Wielki, niebieski harcerz, z którym wielu z nas dorastało, nigdy nie pojawił się w ponurej, mrocznej scenerii, w której Superman jest przedstawiany jako samolubny, bezmyślny i niezbyt heroiczny nielegalny kosmita.

To znacznie różni się od tego, jak DC bardzo starannie stworzyło postać Wonder Woman, która wydaje się reprezentować to, czym był kiedyś Superman.

Liga Sprawiedliwości – Wonder Woman

Z drugiej strony, jest to prawdopodobnie jeden z niewielu zwiastunów, który naprawdę wydaje się wbijać w ziemię stawki i ciężar spoczywający na ramionach połączonych razem członków Ligi Sprawiedliwości.

Batman zdaje sobie sprawę, że bez Supermana czeka go poważna, żmudna walka z Wilkiem Steppenwolfem, a także uświadamia mu, że potrzebuje silnych mięśni, aby naprawdę pomóc ocalić Ziemię przed inwazją z nieziemskiego świata.
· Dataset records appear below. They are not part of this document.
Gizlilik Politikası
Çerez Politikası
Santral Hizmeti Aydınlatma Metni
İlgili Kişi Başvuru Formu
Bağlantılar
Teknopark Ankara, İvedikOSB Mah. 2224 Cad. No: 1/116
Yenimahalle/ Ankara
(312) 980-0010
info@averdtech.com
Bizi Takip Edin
Wielka szkoda, bo w nadchodzącym wydaniu trudno przegapić Supermana Liga sprawiedliwości kiedy trudno było określić, czy bardziej skłaniał się ku byciu bohaterem, czy złoczyńcą. Był lojalny wobec Lois, ale raczej nie wobec ludzkości, przez co wydawał się zupełnie nieprawdopodobny w porównaniu z kreacją kultowego bohatera przez Christophera Reeve'a, Tima Daly'ego i Brandona Routha. To nie jest oczywiście uderzenie w Cavilla, to uderzenie w fakt, że DC schrzaniło swoją wersję Kapitana Ameryki.

Z drugiej strony, przynajmniej Jason Momoa wydaje się dobrze bawić w roli Aquamana i jest zdecydowanie najgorszą interpretacją tej postaci w historii.
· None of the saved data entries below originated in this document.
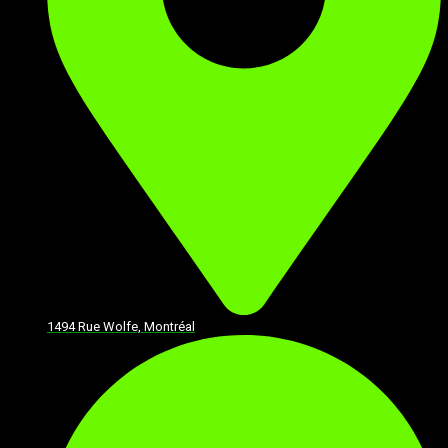
1494 Rue Wolfe, Montréal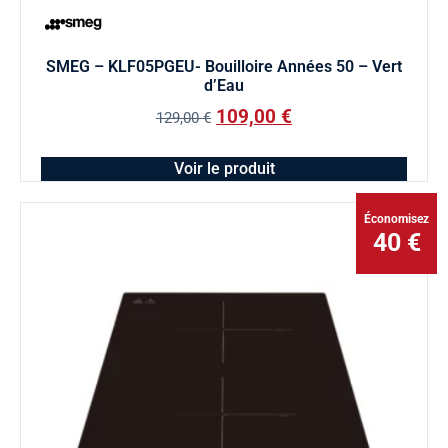
SMEG – KLF05PGEU- Bouilloire Années 50 – Vert
d’Eau
109,00
€
129,00
€
Voir le produit
Économisez
40 €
Liga Sprawiedliwości – Aquaman

Nadal nie pokładam wielkich nadziei Liga sprawiedliwości ale zwiastuny są zdecydowanie lepsze. Cała ponura, mroczna natura DC Universe i zamienianie ulubionych bohaterów w przygnębiających, ponurych, głupkowatych kretynów budzi bardzo niewielkie oczekiwania w stosunku do nadchodzącego filmu, ale miejmy nadzieję, że będzie lepiej złożony niż zbyt długi i niezbyt gwiazdorski Batman v Superman.